23 July 2008

The Columbus confusion

I’ve always been suspicious of the story I’ve read (and heard) about how Christopher Columbus sailed across the Atlantic Ocean to discover the Americas – and along with it, proved to everyone that the earth was round. Apparently, before Columbus’ trips across the Atlantic, people (read that as the Europeans) believed that the earth was a flat disc, and if they travelled a reasonable distance, they’ll fall off the earth’s edge into an abyss.

The reason I’m suspicious of Columbus proving the earth was round is because, I believe, by the time Columbus sailed across the Atlantic, people in Europe were evolved enough to know the earth was round. I mean, Columbus achieved his feat in the late 15th century, right? Hadn’t the Greek mathematician and astronomer Ptolemy map the earth into 360-degree meridians way back in 150 AD? Thereby proving that the earth was round?

In fact, 200 years before Columbus, in late 13th century, the Italian trader and explorer Marco Polo had travelled from Venice all the way to China on ‘the Silk Road’, met the great Kublai Khan, stayed with him for many years, and returned to Italy by sea via Sumatra, India and Persia. Surely, Marco Polo’s journeys would have removed all doubts in the minds of the Europeans that the earth was flat?

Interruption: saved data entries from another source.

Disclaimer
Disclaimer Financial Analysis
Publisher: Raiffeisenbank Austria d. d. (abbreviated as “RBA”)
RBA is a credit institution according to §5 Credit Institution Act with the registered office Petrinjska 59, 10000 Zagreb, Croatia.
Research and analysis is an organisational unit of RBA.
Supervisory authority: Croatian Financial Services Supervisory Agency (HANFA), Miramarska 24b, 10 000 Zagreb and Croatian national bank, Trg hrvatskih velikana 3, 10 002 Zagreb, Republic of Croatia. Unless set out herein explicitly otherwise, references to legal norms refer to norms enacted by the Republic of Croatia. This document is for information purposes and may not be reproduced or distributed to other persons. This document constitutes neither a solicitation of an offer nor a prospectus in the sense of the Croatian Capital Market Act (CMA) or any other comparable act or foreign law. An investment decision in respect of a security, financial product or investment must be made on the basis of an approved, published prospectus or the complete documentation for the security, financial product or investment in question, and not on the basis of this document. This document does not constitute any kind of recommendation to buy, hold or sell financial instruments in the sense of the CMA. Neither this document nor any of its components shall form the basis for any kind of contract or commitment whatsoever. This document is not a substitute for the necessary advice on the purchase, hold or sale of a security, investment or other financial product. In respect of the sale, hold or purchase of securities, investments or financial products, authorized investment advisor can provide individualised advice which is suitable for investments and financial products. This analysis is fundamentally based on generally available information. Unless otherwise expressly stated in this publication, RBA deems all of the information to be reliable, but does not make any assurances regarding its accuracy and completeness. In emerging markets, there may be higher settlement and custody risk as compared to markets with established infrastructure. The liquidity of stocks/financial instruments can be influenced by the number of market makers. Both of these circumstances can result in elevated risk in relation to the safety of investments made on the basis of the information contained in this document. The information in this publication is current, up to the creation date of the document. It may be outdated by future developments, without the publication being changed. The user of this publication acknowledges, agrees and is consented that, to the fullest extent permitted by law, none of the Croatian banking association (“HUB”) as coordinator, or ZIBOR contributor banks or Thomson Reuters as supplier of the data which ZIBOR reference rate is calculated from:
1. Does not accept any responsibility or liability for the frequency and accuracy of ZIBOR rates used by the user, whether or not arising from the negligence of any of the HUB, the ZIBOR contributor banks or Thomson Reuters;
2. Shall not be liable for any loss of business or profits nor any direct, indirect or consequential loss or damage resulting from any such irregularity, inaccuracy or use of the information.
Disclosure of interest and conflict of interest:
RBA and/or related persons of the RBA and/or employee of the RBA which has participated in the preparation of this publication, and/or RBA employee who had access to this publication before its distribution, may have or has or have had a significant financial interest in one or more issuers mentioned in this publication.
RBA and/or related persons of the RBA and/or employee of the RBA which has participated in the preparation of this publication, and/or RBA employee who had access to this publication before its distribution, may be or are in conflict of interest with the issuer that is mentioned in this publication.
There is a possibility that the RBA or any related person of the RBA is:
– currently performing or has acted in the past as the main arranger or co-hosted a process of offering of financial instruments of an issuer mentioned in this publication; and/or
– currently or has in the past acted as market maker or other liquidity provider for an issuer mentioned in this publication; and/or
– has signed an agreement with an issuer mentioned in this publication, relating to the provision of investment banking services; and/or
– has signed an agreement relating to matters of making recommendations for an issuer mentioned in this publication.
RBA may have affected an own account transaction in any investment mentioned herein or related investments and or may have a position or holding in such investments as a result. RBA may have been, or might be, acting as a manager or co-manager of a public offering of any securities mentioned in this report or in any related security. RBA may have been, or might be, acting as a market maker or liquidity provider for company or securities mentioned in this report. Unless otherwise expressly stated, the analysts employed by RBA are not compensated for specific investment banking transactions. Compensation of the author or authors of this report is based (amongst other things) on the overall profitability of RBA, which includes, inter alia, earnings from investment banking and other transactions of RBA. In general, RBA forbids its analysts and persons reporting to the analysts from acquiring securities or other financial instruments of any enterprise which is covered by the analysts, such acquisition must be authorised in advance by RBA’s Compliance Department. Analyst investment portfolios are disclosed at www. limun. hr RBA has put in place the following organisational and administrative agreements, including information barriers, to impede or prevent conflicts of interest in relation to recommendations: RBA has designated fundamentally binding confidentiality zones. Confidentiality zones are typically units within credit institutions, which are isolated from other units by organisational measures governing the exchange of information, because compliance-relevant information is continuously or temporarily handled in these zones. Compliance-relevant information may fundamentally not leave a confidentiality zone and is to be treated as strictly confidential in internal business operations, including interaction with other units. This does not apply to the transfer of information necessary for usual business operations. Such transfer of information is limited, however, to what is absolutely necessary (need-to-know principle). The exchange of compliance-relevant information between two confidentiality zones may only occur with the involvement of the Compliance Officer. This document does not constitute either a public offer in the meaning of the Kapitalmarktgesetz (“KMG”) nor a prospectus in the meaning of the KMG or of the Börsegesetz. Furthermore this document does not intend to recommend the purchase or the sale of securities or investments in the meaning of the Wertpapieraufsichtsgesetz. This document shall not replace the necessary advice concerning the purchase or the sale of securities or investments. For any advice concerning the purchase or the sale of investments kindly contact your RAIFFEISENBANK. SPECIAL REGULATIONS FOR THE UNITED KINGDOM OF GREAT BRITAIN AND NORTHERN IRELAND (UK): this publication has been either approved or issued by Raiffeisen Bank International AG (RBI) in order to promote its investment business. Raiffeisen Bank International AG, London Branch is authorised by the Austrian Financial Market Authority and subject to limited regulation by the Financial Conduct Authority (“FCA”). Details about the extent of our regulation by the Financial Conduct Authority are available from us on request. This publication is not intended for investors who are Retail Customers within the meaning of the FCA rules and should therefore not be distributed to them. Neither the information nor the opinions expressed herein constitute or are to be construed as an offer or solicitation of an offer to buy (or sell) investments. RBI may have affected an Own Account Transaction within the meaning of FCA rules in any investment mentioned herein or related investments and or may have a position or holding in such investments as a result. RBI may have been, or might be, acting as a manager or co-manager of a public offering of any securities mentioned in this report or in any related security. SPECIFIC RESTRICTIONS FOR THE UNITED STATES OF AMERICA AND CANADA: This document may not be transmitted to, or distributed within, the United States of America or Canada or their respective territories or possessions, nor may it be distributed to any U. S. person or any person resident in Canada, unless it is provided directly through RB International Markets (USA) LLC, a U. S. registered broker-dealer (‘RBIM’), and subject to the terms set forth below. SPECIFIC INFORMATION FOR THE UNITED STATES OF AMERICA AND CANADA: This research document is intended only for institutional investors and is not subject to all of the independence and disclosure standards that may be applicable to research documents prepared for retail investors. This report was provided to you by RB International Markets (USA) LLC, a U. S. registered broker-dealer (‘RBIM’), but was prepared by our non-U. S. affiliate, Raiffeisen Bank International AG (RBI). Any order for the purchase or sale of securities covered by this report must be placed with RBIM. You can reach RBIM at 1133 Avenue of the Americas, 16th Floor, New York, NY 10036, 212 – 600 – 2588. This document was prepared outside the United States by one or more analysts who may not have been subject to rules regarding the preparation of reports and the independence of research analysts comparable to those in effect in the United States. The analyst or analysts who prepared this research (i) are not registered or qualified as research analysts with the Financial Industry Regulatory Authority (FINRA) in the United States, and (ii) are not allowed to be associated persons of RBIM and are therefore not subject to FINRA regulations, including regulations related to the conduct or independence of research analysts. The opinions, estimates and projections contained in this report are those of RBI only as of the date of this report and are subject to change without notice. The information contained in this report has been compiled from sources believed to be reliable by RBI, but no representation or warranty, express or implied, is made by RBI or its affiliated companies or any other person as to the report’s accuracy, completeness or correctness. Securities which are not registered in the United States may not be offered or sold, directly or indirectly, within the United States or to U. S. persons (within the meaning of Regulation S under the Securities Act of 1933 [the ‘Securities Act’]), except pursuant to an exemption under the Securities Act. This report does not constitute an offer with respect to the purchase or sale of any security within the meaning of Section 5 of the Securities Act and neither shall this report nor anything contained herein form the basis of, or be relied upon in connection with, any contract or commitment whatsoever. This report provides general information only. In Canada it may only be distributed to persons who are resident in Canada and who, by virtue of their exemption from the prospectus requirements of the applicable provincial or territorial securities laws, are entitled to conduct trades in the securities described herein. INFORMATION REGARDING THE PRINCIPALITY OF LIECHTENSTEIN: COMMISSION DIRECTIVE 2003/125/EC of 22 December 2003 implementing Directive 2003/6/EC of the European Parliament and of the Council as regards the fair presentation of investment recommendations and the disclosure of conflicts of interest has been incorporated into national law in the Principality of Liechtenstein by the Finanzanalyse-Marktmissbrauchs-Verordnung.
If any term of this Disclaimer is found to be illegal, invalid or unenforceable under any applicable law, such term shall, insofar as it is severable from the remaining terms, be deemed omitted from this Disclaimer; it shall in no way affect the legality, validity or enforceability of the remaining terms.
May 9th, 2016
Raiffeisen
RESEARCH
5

So, I was delighted to read an explanation of the confusion over Columbus’ ‘the earth is not flat, but round’ story in Umberto Eco’s book, Serendipities: Language And Lunacy. Here’s an excerpt:

“So what was the big argument all about in the time of Columbus? The sages of Salamanca had, in fact, made calculations more precise than his, and they held that the earth, while assuredly round, was far more vast than the Genoese navigator believed, and therefore it was mad for him to circumnavigate it in order to reach the Orient by the way of the Occident. Columbus, on the contrary, burning with a scared fire, good navigator but bad astronomer, thought the earth smaller than it was. Naturally neither he nor the learned men of Salamanca suspected that between Europe and Asia there lay another continent. And so you see how complicated life is, and how fragile are the boundaries between truth and error, right and wrong. Though they were right, the sages of Salamanca were wrong; and Columbus, while he was wrong, pursued faithfully his error and proved to be right – thanks to serendipity.”

[Citation: Serendipities: Language And Lunacy by Umberto Eco.]